“For in the time of trouble He shall hide me in His pavilion; In the secret place of His tabernacle He shall hide me; He shall set me high upon a rock.” Psalm 27:5
“You need to stop trying to protect yourself,” a brother in the Lord essentially told me long ago. “You need to let God protect you.” I had been trying to protect myself from a loved one who was hurting me terribly and continually, but that was just the beginning. I was filled up with so much hurt from so many people from so many situations over the years that I had unconsciously formed a wall around my heart to protect myself from more hurt. Years later, when I had fully committed my life to Christ, God’s Spirit opened my eyes to the truth.

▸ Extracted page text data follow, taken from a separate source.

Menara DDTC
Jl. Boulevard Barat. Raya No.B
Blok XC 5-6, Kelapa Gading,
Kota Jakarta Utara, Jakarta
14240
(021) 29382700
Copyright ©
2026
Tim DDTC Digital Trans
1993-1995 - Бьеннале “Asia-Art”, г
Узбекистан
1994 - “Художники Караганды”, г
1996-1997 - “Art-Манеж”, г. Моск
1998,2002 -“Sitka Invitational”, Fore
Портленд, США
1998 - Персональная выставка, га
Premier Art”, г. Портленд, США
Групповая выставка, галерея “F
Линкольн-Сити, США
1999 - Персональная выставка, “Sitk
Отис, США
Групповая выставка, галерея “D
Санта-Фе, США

- For years, I held onto hurt until it built up into a mountain of hurt because I wasn’t forgiving the people who hurt me.
- I allowed the ever growing hurt turn into self-pity, anger, judgment, pride, bitterness, and so much more. All sin. All adding to that ever growing mountain that I used as the wall around my heart.

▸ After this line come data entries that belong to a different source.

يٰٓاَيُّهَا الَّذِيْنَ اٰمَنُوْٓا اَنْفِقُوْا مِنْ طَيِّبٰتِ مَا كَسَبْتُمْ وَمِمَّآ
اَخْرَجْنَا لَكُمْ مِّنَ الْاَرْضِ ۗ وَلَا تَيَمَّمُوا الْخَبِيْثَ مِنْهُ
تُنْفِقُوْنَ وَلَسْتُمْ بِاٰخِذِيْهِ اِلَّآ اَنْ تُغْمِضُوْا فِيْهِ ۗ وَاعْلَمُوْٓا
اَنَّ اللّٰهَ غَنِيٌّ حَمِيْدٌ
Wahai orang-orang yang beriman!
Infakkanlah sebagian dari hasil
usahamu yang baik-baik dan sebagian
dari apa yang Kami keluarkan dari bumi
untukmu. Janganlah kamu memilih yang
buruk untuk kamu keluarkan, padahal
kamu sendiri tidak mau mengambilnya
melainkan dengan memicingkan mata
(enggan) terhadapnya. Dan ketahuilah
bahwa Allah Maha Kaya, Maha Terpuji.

- I kept people at a distance from my heart to try to protect myself and ultimately came to realize in so doing I was keeping the Lord at a distance from my heart such that I wouldn’t allow Him to heal me nor would I allow near those He sent to minister to me.

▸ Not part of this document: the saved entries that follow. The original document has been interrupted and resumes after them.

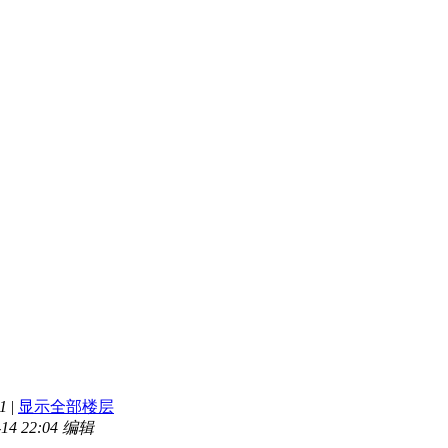
1
|
显示全部楼层
14 22:04 编辑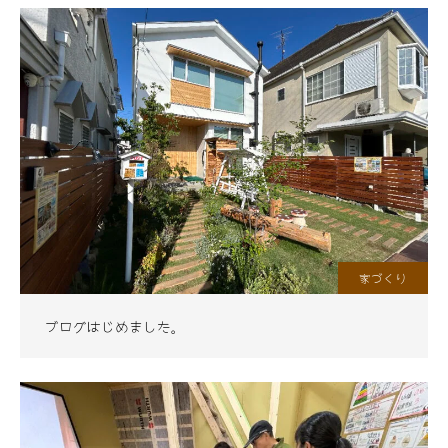
家づくり
ブログはじめました。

- I was so selfishly consumed with trying to protect myself from more hurt I didn’t see I was hurting others as a result of the un-repented sin in my heart, of holding people at a distance, and of being too self-consumed to see I should be loving and ministering to others.
- I wrongly thought I could keep others from hurting me by trying to protect my heart and had to come to see that life is full of trials and hurts and that it’s inevitable we will be hurt but that we can choose to respond to hurt in a godly way by pouring out our hearts to the Lord, continually repenting of anything sinful in our hearts and actions so our walls are demolished, yielding to His healing us, and boldly and courageously in His strength instead of trying to protect ourselves go out into the world as His Spirit leads us to love and minister to a world in need in Christ’s name.
I am a sensitive woman who is easily hurt and who has had some tough trials, but today I place my trust in the Lord to love me, protect me, forgive me when I do wrong and repent, and use me to help a hurting world by helping people to find and follow the Lord Jesus Christ for eternity!